Haberlerden 2 dakika önce başlar, iki dakika sürer, sen iki saniye ilgilenirsin. Hava durumudur nihayetinde. Öyle de olur böyle de. Ankara’da hava açık-kapalı, Çanakkale yağışlı, artık neredeysen o kadar ilgini çeker. Ya da nereye gideceksen. Mayıs ayında yağmurluk ya da şemsiye ile dert olmaktan çıkar kara bulutlar. Size dert olmaktan çıkar bir şapkayla. Ama şapka kazak gömlek kurtarmaz kimilerini, aynı hava falaketi olur, iflası olur kimilerinin de.
Kentlerde marketlerde veya mahalle manavında en tazesini, en doğalını ararken biraz üşürsen üstüne bir şal bir hırka alırsın geçer gider. Akşam hafif serin geçer ama köy yerinde o soğuk koca bir bahçeyi, tarlayı, bir yılın mahsulünü yakar o gece. Kelimenin tam anlamıyla yakar. Hem o mahsül yanar hem de çiftçi. Kiraz tomurcuklarıyla, çiçek açmış kaysı dallarıyla, bahar festivali uçsuz bucaksız meyve bahçeleri hazana döner yaz gelmeden. Bir ailenin birikimi, emeği, geçen yılı, gelecek yılı bir gecede yok olur.

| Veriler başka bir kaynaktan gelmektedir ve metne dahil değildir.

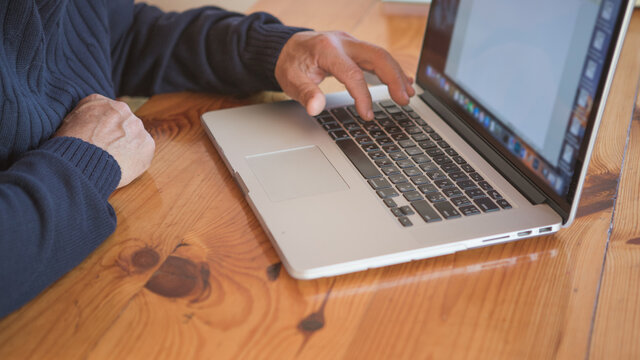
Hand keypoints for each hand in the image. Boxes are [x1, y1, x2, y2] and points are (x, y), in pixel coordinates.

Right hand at [54, 94, 155, 187]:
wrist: (80, 164)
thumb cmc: (68, 148)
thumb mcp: (66, 124)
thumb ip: (82, 118)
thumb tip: (86, 124)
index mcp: (99, 101)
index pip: (105, 113)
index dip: (101, 128)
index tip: (97, 138)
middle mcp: (121, 109)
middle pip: (122, 122)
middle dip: (116, 135)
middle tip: (106, 151)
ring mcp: (137, 126)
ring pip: (134, 136)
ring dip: (127, 146)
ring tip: (112, 161)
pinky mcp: (147, 144)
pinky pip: (144, 151)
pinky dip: (136, 159)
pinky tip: (122, 166)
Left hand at [275, 31, 414, 120]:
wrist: (287, 47)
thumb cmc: (290, 63)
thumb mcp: (290, 80)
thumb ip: (305, 93)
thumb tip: (315, 108)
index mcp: (327, 49)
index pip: (352, 73)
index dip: (363, 95)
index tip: (367, 115)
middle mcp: (343, 42)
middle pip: (377, 56)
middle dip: (394, 78)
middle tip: (404, 100)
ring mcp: (352, 43)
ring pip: (381, 55)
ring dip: (397, 74)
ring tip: (408, 94)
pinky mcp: (356, 49)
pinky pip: (378, 58)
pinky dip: (392, 70)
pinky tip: (405, 81)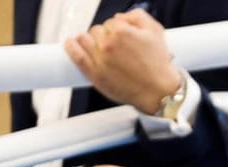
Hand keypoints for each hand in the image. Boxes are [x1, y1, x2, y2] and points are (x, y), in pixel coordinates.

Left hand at [65, 9, 184, 115]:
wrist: (157, 89)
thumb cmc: (158, 62)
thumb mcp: (155, 30)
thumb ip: (137, 16)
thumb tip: (117, 17)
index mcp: (122, 31)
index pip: (110, 22)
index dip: (117, 29)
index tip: (122, 37)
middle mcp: (108, 44)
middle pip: (97, 30)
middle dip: (103, 34)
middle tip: (112, 44)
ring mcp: (99, 60)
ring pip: (84, 40)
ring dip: (87, 39)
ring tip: (92, 43)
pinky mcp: (94, 74)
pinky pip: (77, 57)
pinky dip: (71, 47)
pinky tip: (69, 43)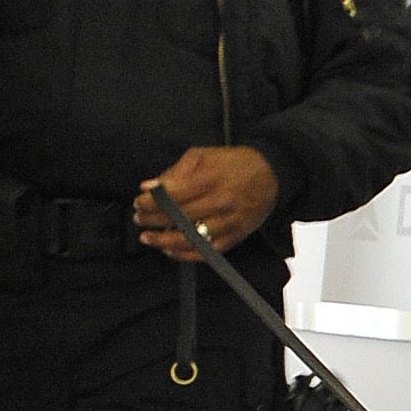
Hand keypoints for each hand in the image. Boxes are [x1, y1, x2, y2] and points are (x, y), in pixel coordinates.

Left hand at [137, 146, 282, 259]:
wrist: (272, 174)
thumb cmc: (234, 163)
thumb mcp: (203, 155)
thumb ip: (175, 171)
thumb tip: (149, 186)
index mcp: (212, 179)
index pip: (173, 195)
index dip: (151, 201)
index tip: (139, 201)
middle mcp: (221, 202)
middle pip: (179, 217)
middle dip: (153, 220)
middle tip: (138, 219)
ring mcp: (230, 222)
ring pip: (192, 238)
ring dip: (165, 240)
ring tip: (149, 238)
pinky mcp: (237, 236)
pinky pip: (209, 251)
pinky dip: (187, 254)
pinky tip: (171, 250)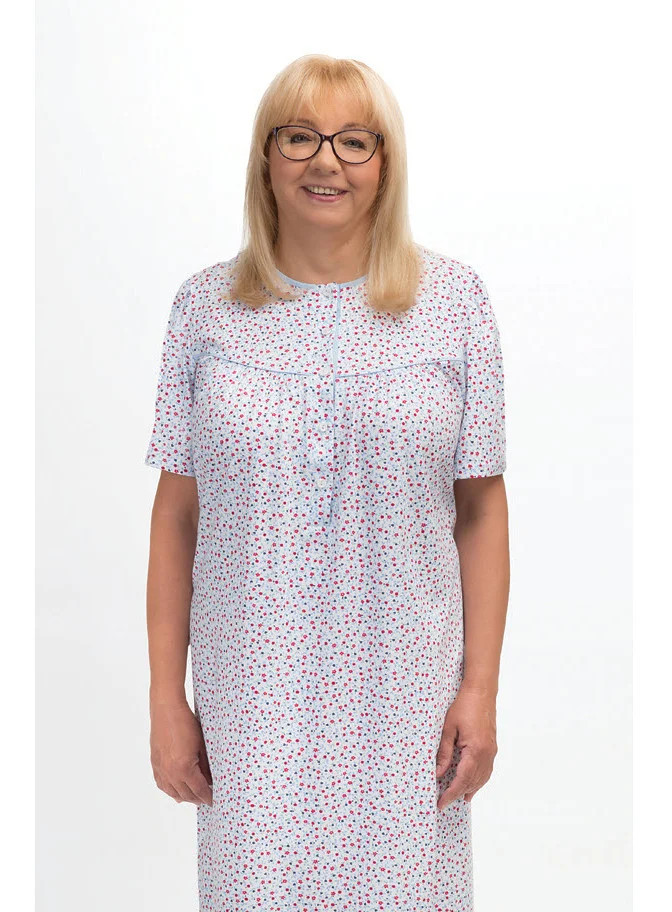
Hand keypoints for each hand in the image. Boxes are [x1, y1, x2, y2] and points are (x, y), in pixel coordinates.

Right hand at [150, 700, 212, 805]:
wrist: (167, 710)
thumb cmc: (186, 724)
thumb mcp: (201, 745)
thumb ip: (206, 766)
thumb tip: (210, 781)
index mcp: (184, 768)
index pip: (199, 790)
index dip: (208, 797)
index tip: (214, 800)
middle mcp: (170, 773)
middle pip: (186, 795)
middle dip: (197, 799)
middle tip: (206, 799)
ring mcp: (160, 770)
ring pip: (173, 793)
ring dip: (184, 797)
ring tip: (194, 797)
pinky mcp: (154, 764)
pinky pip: (162, 785)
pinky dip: (171, 791)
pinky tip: (176, 791)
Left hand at [435, 686, 496, 810]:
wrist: (481, 692)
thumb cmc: (463, 706)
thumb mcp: (448, 729)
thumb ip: (444, 753)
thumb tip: (438, 773)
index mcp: (476, 751)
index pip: (462, 780)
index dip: (451, 794)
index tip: (441, 803)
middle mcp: (487, 755)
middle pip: (472, 782)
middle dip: (458, 794)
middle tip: (444, 802)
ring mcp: (492, 752)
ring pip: (481, 778)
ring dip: (469, 789)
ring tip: (457, 799)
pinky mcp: (492, 748)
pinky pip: (486, 771)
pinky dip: (479, 781)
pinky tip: (472, 785)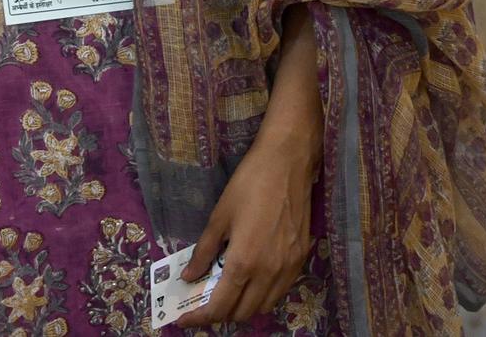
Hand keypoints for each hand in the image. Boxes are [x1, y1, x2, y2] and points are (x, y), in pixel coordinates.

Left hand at [177, 131, 316, 326]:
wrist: (286, 165)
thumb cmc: (248, 185)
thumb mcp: (219, 216)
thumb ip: (204, 251)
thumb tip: (189, 276)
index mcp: (243, 263)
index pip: (220, 306)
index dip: (200, 318)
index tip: (184, 320)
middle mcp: (268, 274)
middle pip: (242, 313)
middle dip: (220, 314)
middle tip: (204, 301)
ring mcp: (288, 271)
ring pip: (263, 307)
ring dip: (243, 307)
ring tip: (226, 292)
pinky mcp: (300, 262)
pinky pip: (279, 292)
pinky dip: (262, 295)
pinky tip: (251, 279)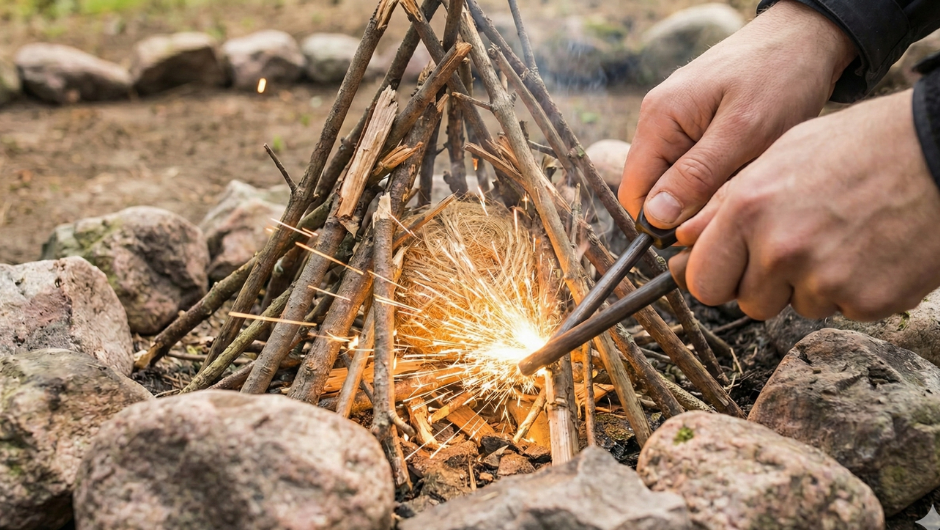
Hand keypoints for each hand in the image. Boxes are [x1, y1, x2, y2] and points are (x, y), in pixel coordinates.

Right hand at [619, 0, 855, 227]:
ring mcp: (677, 122)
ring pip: (680, 182)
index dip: (662, 221)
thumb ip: (696, 177)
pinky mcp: (697, 125)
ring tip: (748, 176)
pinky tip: (749, 165)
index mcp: (658, 120)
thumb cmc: (781, 77)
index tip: (705, 228)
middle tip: (737, 199)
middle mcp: (658, 121)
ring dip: (710, 192)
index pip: (635, 192)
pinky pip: (697, 167)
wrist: (809, 37)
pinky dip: (722, 176)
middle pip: (656, 190)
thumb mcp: (743, 133)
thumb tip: (654, 218)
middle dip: (692, 206)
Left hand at [671, 89, 939, 321]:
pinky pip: (840, 310)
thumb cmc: (856, 147)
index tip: (726, 270)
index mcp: (748, 211)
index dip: (714, 277)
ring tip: (839, 237)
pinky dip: (851, 289)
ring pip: (794, 307)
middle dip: (760, 284)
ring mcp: (825, 280)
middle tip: (792, 249)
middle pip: (745, 302)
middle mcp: (780, 250)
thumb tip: (680, 244)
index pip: (702, 281)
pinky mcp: (868, 301)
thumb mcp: (777, 157)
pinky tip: (869, 249)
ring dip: (807, 285)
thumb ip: (722, 206)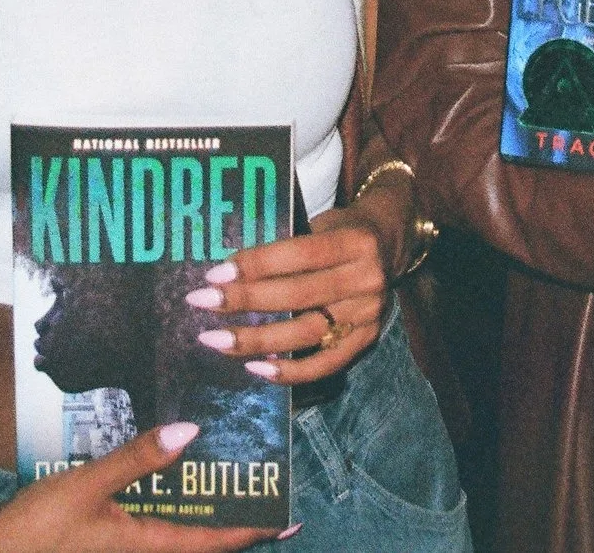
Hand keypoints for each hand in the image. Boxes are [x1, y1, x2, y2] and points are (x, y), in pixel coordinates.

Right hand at [0, 421, 275, 551]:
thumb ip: (136, 458)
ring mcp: (124, 550)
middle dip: (235, 523)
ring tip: (230, 484)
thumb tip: (190, 433)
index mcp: (144, 545)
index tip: (289, 520)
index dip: (253, 530)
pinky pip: (154, 528)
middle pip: (202, 541)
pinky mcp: (109, 543)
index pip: (212, 541)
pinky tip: (171, 481)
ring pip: (179, 535)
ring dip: (204, 514)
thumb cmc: (36, 527)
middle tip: (268, 496)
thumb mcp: (86, 485)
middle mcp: (141, 552)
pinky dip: (172, 508)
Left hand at [185, 218, 387, 387]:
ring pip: (307, 333)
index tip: (215, 274)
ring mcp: (368, 314)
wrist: (390, 244)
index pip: (300, 254)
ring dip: (258, 340)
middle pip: (299, 295)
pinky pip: (326, 364)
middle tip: (203, 303)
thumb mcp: (320, 223)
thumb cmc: (340, 230)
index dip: (256, 264)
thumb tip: (228, 271)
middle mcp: (366, 279)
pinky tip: (256, 369)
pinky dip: (290, 371)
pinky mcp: (366, 340)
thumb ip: (286, 246)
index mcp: (354, 242)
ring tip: (217, 341)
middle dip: (246, 301)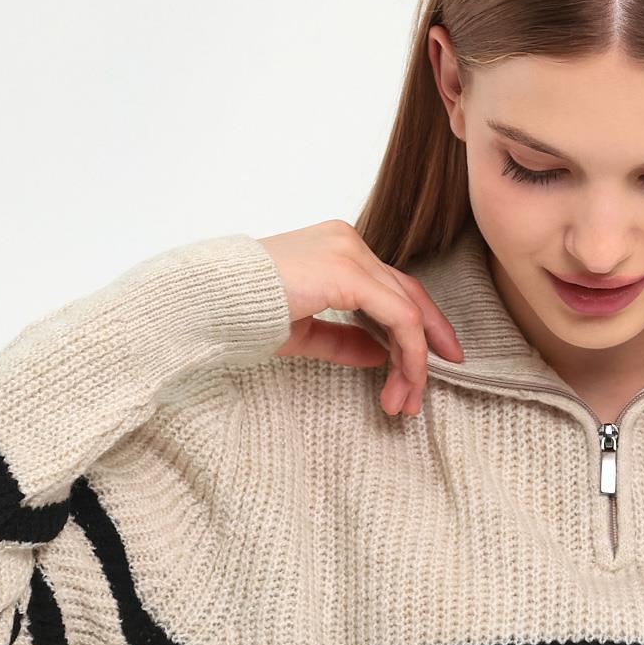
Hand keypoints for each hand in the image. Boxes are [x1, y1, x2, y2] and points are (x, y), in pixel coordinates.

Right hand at [256, 219, 463, 415]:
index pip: (391, 287)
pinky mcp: (350, 271)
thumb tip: (381, 354)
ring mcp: (351, 252)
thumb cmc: (243, 313)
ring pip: (407, 311)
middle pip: (407, 296)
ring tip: (405, 402)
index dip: (418, 325)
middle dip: (422, 350)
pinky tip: (405, 381)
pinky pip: (399, 317)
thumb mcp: (304, 331)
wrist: (212, 300)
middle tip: (423, 391)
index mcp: (336, 249)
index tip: (431, 362)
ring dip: (412, 363)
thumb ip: (344, 339)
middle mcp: (349, 242)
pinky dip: (409, 352)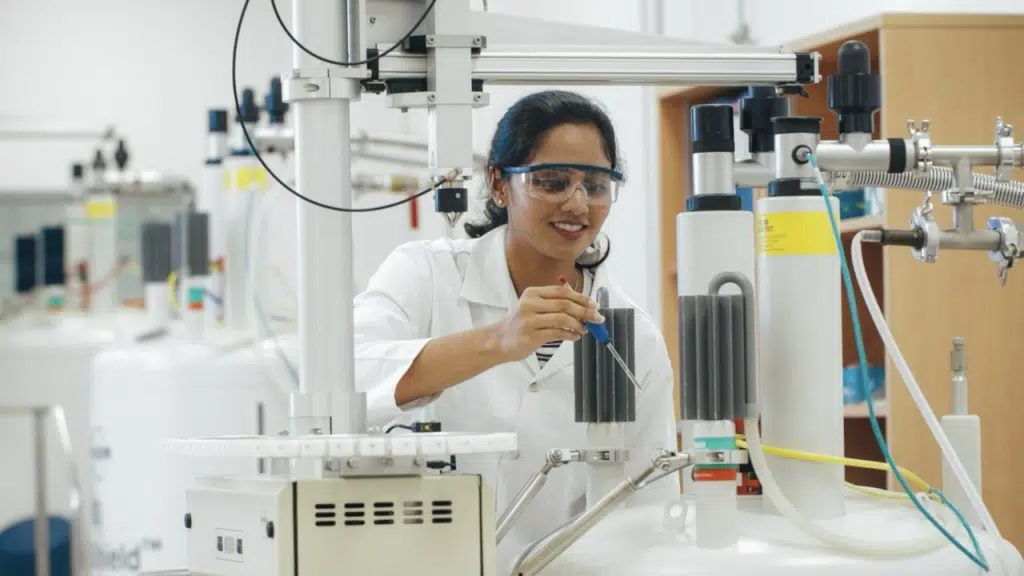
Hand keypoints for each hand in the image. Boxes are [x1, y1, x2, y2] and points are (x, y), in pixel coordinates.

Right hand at [491, 284, 605, 361]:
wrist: (500, 340)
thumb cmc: (521, 324)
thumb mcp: (534, 307)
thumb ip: (554, 303)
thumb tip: (584, 306)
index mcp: (532, 293)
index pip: (562, 291)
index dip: (581, 297)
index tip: (593, 305)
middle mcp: (530, 304)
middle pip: (565, 304)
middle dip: (585, 311)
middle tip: (597, 318)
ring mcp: (530, 320)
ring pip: (562, 318)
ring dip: (579, 324)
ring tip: (585, 329)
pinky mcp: (531, 335)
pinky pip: (557, 333)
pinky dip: (571, 335)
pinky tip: (575, 336)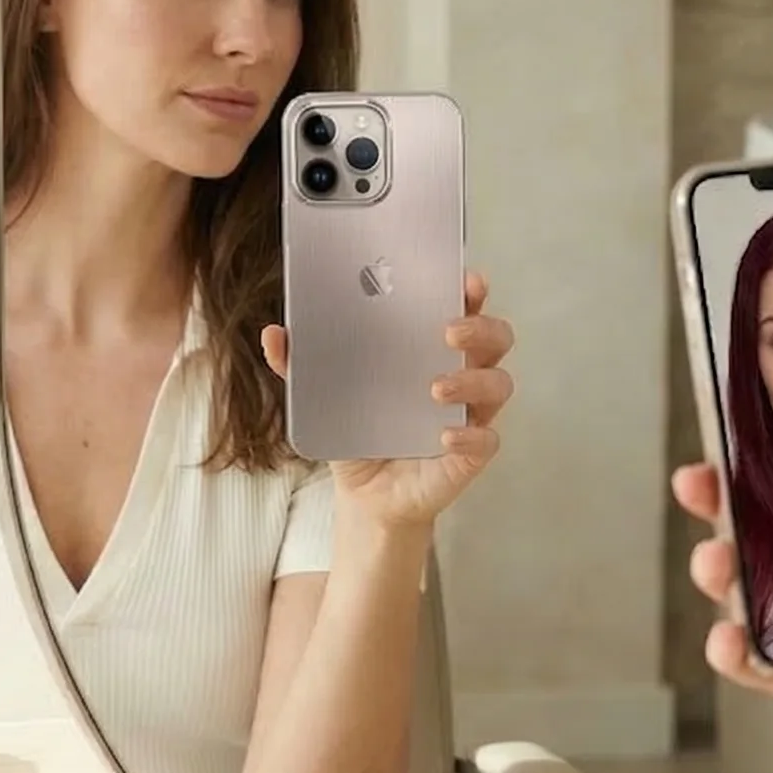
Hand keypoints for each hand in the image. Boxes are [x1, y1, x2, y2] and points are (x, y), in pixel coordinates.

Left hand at [263, 270, 514, 528]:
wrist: (365, 494)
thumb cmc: (358, 428)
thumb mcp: (323, 394)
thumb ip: (300, 365)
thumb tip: (274, 335)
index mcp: (432, 347)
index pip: (464, 307)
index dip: (471, 289)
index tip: (465, 278)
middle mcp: (461, 373)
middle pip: (496, 337)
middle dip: (481, 326)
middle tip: (448, 329)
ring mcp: (470, 414)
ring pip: (498, 383)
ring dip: (473, 380)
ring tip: (435, 388)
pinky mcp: (470, 453)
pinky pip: (486, 440)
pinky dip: (470, 436)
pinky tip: (444, 436)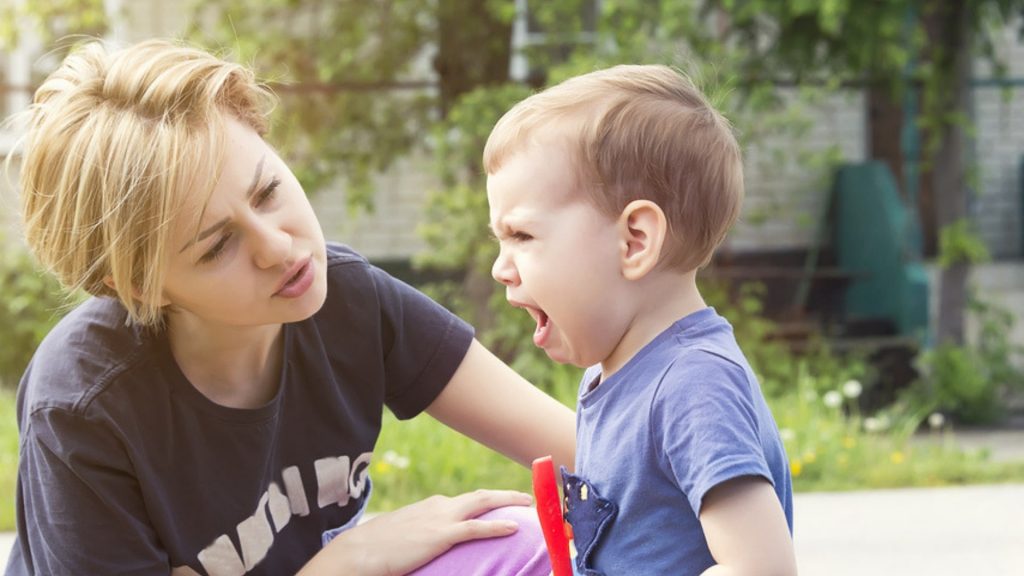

İki hafta önce yurt genelinde hava 30 dereceyi aştı. Mayıs’ın ortasında Ağustos’u yaşadık. Ağaçların çiçekleri meyveye döndü, tarlalar yeşerdi, sebze fideleri boylandı. Sonra bir soğudu ki, aman allahım; afet oldu iki gecede. Soğuktan yandı yeşil yapraklar. Sebze bahçeleri karardı, rengi değişti.
Sağlık, neşe, umut, saymakla bitmez doğanın verdikleri ama acıması da yok. “İstersem hepsini geri alırım” diyor düzenini bozduğumuz dünya; alır da. İklim değişikliğiyle yavaş yavaş kuyusunu kazıyor zaten, alacak hepimizi, ağa paşa seçmeyecek. Doğaya saygılı olmaktan, toprağı, suyu, ağacı korumaktan başka çare yok. Tüketirken, yapıp yıkarken, harcarken havayı suyu iyi hesabetmeli. Konuşurken, dinlerken iki kere düşünmeli, kıymet bilmeli.
Haberlerin hava durumu kadar değeri yok ama o biter bitmez de haberler başlıyor saat başı. Siyasetin çenesi düşmüş, ağzı bozulmuş. Yandık, yine erken seçim konuşuluyor. Çok sıcakta ya da soğukta yanan dallar fidanlar gibi her türlü yanıyoruz.
Kabalık, hoyratlık, bencillik diz boyu. Yalandan talandan geçilmiyor. Doğadan, çevreden, topraktan bahseden yok, havaya, suya, adalete kıymet veren yok. Ne vaadedeceksiniz, hangi yüzle ne isteyeceksiniz? Kendi dünyasında doğa olmayanlar, kendi dünyasında incelik, neşe olmayanlar neyi güzelleştirebilir ki.